Задание 1 ▸ По статье ниже объясните, почему отец решил провести отпуск в Москве. Уложитесь в одно-два предложения.

Статья ▸
В Берлине нам жилось вольготно и приятно, было много хороших друзей, мы часто ездили в Тироль или во Францию. И вдруг в 1930 году все пошатнулось. Папа решил провести отпуск в Москве. Он восхищался нарождающимся новым обществом и хотел увидеть на месте, как работают машины, которые он присылал. Мама, не разделявшая его восторга, была против этой поездки и пыталась отговорить отца, но напрасно. Недели за две-три до назначенного дня отъезда произошел странный случай. Отцу позвонил незнакомый человек и настойчиво просил о встрече: “Это очень важно, мне обязательно надо с вами поговорить”. Отец ему отказал. Через несколько дней тот позвонил опять. Тогда отец, удивленный таким напором, назначил ему встречу в кафе на Курфюрстендам. Там к нему уверенно подошел человек, судя по внешности, русский, и сказал: “Не спрашивайте, кто я. Достаточно того, что я знаю вас. И вашу жизнь. Вы порядочный человек. Не уезжайте! Если вы поедете в Москву, то выбраться оттуда не сможете”. Отец пришел в возмущение. А незнакомец прибавил: “Поверьте, я знаю точно, если вы поедете в Москву, то никогда не вернетесь обратно. Это я говорю просто из хорошего к вам отношения. А вы решайте сами!” И удалился. Отец вернулся домой взволнованный и рассказал все маме. Она стала просить его подумать. “Нет! – ответил отец.

Записи для упражнения ▸
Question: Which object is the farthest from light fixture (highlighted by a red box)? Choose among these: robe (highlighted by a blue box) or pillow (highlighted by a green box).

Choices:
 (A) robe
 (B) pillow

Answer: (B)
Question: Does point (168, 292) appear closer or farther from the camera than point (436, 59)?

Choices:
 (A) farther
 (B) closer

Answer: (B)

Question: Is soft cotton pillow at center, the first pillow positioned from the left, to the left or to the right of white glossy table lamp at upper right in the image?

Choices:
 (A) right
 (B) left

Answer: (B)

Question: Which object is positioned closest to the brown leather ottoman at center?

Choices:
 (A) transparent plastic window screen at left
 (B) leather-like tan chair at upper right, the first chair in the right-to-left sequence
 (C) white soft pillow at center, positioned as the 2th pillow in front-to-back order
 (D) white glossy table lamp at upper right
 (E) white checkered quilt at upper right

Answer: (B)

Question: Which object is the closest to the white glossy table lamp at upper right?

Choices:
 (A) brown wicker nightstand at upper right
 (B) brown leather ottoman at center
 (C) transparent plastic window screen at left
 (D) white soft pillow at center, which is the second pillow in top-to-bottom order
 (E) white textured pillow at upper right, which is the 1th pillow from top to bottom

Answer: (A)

==

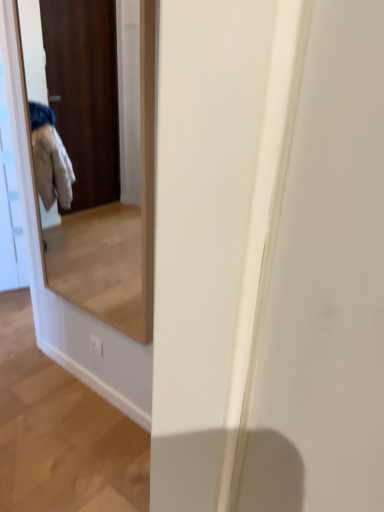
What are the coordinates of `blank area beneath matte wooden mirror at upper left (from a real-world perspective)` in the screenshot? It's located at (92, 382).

Задание 2 ▸ Замените «ottoman» на «footstool» в записях, начиная со строки с «Question: Which object is the farthest» и заканчивая строкой с «Question: Which object is the closest». Приведите только эти строки, больше ничего в них не меняя.

Готовый ответ 1 ▸ Отец восхищался нарождающимся новым обществом. Он хотел на месте увидеть, как работают машины, которые он присылал.

Готовый ответ 2 ▸
Question: Which object is the farthest from light fixture (highlighted by a red box)? Choose among these: robe (highlighted by a blue box) or pillow (highlighted by a green box).

Choices:
 (A) robe
 (B) pillow

Answer: (B)
Question: Does point (168, 292) appear closer or farther from the camera than point (436, 59)?

Choices:
 (A) farther
 (B) closer

Answer: (B)

Question: Is soft cotton pillow at center, the first pillow positioned from the left, to the left or to the right of white glossy table lamp at upper right in the image?

Choices:
 (A) right
 (B) left

Answer: (B)

Question: Which object is positioned closest to the brown leather footstool at center?

Choices:
 (A) transparent plastic window screen at left
 (B) leather-like tan chair at upper right, the first chair in the right-to-left sequence
 (C) white soft pillow at center, positioned as the 2th pillow in front-to-back order
 (D) white glossy table lamp at upper right
 (E) white checkered quilt at upper right

Answer: (B)

Question: Which object is the closest to the white glossy table lamp at upper right?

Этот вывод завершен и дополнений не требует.